[YOUR INSTRUCTIONS]: Every record that follows should be copied exactly. No picture belongs in the copy.

[EXERCISE MATERIALS]:

· · · · ·

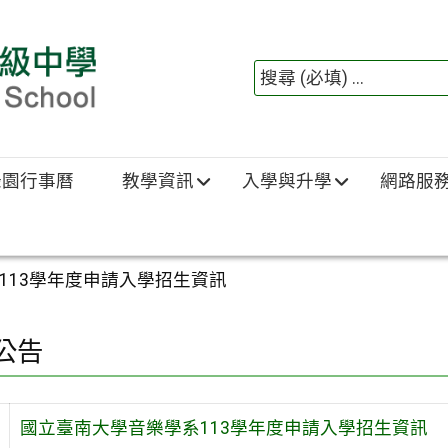
綠園行事曆
教學資訊
入學與升學
網路服
113學年度申請入學招生資訊
公告
國立臺南大學音樂學系113學年度申請入學招生資訊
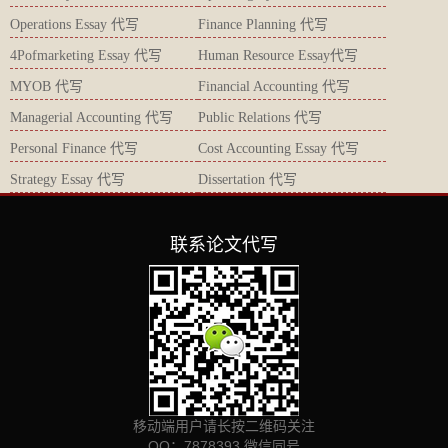
Operations Essay 代写
Finance Planning 代写
4Pofmarketing Essay 代写
Human Resource Essay代写
MYOB 代写
Financial Accounting 代写
Managerial Accounting 代写
Public Relations 代写
Personal Finance 代写
Cost Accounting Essay 代写
Strategy Essay 代写
Dissertation 代写
联系论文代写
移动端用户请长按二维码关注
QQ：7878393 微信同号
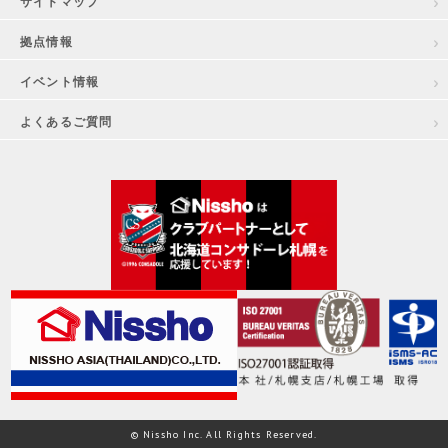
サイトマップ
拠点情報
イベント情報
よくあるご質問
© Nissho Inc. All Rights Reserved.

· · · · ·

[COMPLETED TASK]:
綠園行事曆
教學資訊
入學與升學
網路服
113學年度申請入學招生資訊
公告
國立臺南大學音樂學系113學年度申請入學招生資訊
Operations Essay 代写
Finance Planning 代写
4Pofmarketing Essay 代写
Human Resource Essay代写
MYOB 代写
Financial Accounting 代写
Managerial Accounting 代写
Public Relations 代写
Personal Finance 代写
Cost Accounting Essay 代写
Strategy Essay 代写
Dissertation 代写
联系论文代写
移动端用户请长按二维码关注
QQ：7878393 微信同号
サイトマップ
拠点情報
イベント情報
よくあるご質問
© Nissho Inc. All Rights Reserved.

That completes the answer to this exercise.